1.1.2.1.1.1 Dependency Graph Processor

The dependency pairs are split into 0 components.

The 3^rd component contains the pair

half^#(s(s(x)))

→

half^#(x)

(26)

1.1.3 Reduction Pair Processor with Usable Rules

Using the Max-polynomial interpretation

[s(x₁)]	=	x₁ + 1
[pow(x₁, x₂)]	=	0
[false]	=	0
[*^#(x₁, x₂)]	=	0
[half^#(x₁)]	=	x₁ + 0
[true]	=	0
[pow^#(x₁, x₂)]	=	0
[f(x₁, x₂, x₃)]	=	0
[half(x₁)]	=	20819
[0]	=	20820
[if(x₁, x₂, x₃)]	=	0
[-(x₁, x₂)]	=	0
[f^#(x₁, x₂, x₃)]	=	0
[odd^#(x₁)]	=	0
[odd(x₁)]	=	0
[-^#(x₁, x₂)]	=	0
[if^#(x₁, x₂, x₃)]	=	0
[+(x₁, x₂)]	=	x₁ + 1
[*(x₁, x₂)]	=	1

having no usable rules (w.r.t. the implicit argument filter of the reduction pair), the pair

half^#(s(s(x)))

→

half^#(x)

(26)

could be deleted.

1.1.3.1 Dependency Graph Processor

The dependency pairs are split into 0 components.

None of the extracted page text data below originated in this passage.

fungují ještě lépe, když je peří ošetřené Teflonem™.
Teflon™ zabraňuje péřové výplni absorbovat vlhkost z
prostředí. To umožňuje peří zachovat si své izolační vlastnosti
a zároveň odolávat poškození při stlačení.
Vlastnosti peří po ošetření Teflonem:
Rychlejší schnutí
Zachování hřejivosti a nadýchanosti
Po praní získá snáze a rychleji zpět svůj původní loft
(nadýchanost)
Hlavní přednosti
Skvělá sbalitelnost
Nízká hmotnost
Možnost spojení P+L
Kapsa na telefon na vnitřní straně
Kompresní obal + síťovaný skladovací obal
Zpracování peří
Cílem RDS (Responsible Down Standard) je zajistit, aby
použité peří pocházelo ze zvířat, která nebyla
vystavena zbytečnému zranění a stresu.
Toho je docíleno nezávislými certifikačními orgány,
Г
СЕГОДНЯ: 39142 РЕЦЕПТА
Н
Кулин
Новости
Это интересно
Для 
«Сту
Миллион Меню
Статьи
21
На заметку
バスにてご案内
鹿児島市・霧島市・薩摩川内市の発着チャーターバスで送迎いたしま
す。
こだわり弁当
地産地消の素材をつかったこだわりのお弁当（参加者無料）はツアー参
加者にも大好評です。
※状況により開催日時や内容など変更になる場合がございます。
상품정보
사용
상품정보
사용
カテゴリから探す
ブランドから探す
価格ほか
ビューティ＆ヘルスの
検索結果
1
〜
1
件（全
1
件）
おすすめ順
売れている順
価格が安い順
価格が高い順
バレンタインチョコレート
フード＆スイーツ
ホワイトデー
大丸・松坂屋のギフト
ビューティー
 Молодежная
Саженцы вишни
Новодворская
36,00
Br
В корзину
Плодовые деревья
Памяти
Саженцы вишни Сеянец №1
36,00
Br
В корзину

The 4^th component contains the pair

*^#(x,s(y))

→

*^#(x,y)

(22)

1.1.4 Reduction Pair Processor with Usable Rules

Using the Max-polynomial interpretation

[s(x₁)]	=	x₁ + 1
[pow(x₁, x₂)]	=	0
[false]	=	0
[*^#(x₁, x₂)]	=	x₂ + 0
[half^#(x₁)]	=	0
[true]	=	0
[pow^#(x₁, x₂)]	=	0
[f(x₁, x₂, x₃)]	=	0
[half(x₁)]	=	1
[0]	=	2
[if(x₁, x₂, x₃)]	=	0
[-(x₁, x₂)]	=	0
[f^#(x₁, x₂, x₃)]	=	0
[odd^#(x₁)]	=	0
[odd(x₁)]	=	0
[-^#(x₁, x₂)]	=	0
[if^#(x₁, x₂, x₃)]	=	0
[+(x₁, x₂)]	=	x₁ + 1
[*(x₁, x₂)]	=	1

having no usable rules (w.r.t. the implicit argument filter of the reduction pair), the pair

*^#(x,s(y))

→

*^#(x,y)

(22)

could be deleted.

1.1.4.1 Dependency Graph Processor

The dependency pairs are split into 0 components.

The 5^th component contains the pair

odd^#(s(s(x)))

→

odd^#(x)

(18)

1.1.5 Reduction Pair Processor with Usable Rules

Using the Max-polynomial interpretation

[s(x₁)]	=	x₁ + 1
[pow(x₁, x₂)]	=	0
[false]	=	0
[*^#(x₁, x₂)]	=	0
[half^#(x₁)]	=	0
[true]	=	0
[pow^#(x₁, x₂)]	=	0
[f(x₁, x₂, x₃)]	=	0
[half(x₁)]	=	1
[0]	=	2
[if(x₁, x₂, x₃)]	=	0
[-(x₁, x₂)]	=	0
[f^#(x₁, x₂, x₃)]	=	0
[odd^#(x₁)]	=	x₁ + 0
[odd(x₁)]	=	0
[-^#(x₁, x₂)]	=	0
[if^#(x₁, x₂, x₃)]	=	0
[+(x₁, x₂)]	=	x₁ + 1
[*(x₁, x₂)]	=	1

having no usable rules (w.r.t. the implicit argument filter of the reduction pair), the pair

odd^#(s(s(x)))

→

odd^#(x)

(18)

could be deleted.

1.1.5.1 Dependency Graph Processor

The dependency pairs are split into 0 components.